> [Extract]:
____

Nicolas Ghesquière’s Balenciaga show is at the beginning of Paris Fashion Week, on a Tuesday morning, after everyone has arrived from Milan. There’s usually a sense of optimism around Balenciaga, partly to do with timing (it’s the homestretch) and partly because Ghesquière has, for years now, made some of the most exciting fashion on the planet.
Ghesquière makes new clothes. This sounds ridiculous, of course. Isn’t that what every designer does? Well, no. Every designer comes out with new variations on the same pieces we see, season after season, altering shapes and colors, but essentially sticking to the old familiars. Ghesquière goes beyond that. His designs, though always respectful of the tailoring and elegance of the house’s founder, Cristobal Balenciaga, take that spirit into the space age. Ghesquière embraces new technology and fabrics (a few seasons ago, he made scuba fabric a fashion item), and his clothes are pushed, cut, fused, and ultimately morphed into something you’ve never quite seen before. Tradition, yes, but futurism is in his DNA.

____

> [Provided material]:
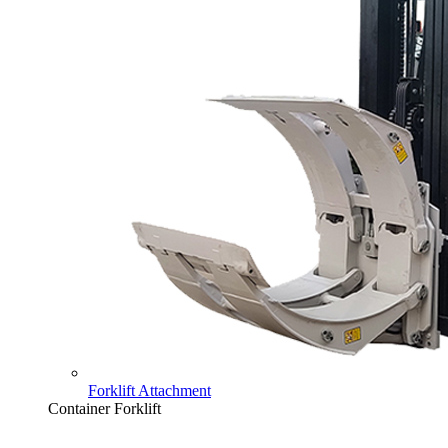
Forklift Attachment
Container Forklift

____

> [Prompt]:
Carry on the passage about Nicolas Ghesquière's work at Balenciaga, starting after its last sentence. The lines are not needed for what follows.

> [Answer section]:
This time, he used his precision-tailoring skills to reinvent the little black dress, a piece of clothing so dulled by overuse that within the industry it’s referred to by its initials: the LBD. Ghesquière LBDs, though, were razor sharp, shaped and seamed to follow, even emphasize, the female form. In a fall season filled with pants, his were the coolest: ultraskinny with latex insets, (mis)matched with molded jackets to make a new version of a suit, or paired with the gorgeous jewel-tone, twisted velvet tops that sent a palpable “must have” shiver through the crowd. The last, breathtaking group was a series of demurely cut dresses made from latex and infused with chinoiserie patterns. It was sci-fi, tradition, transgression, and commercially appealing—all at the same time. Ghesquière was the jolt of the season.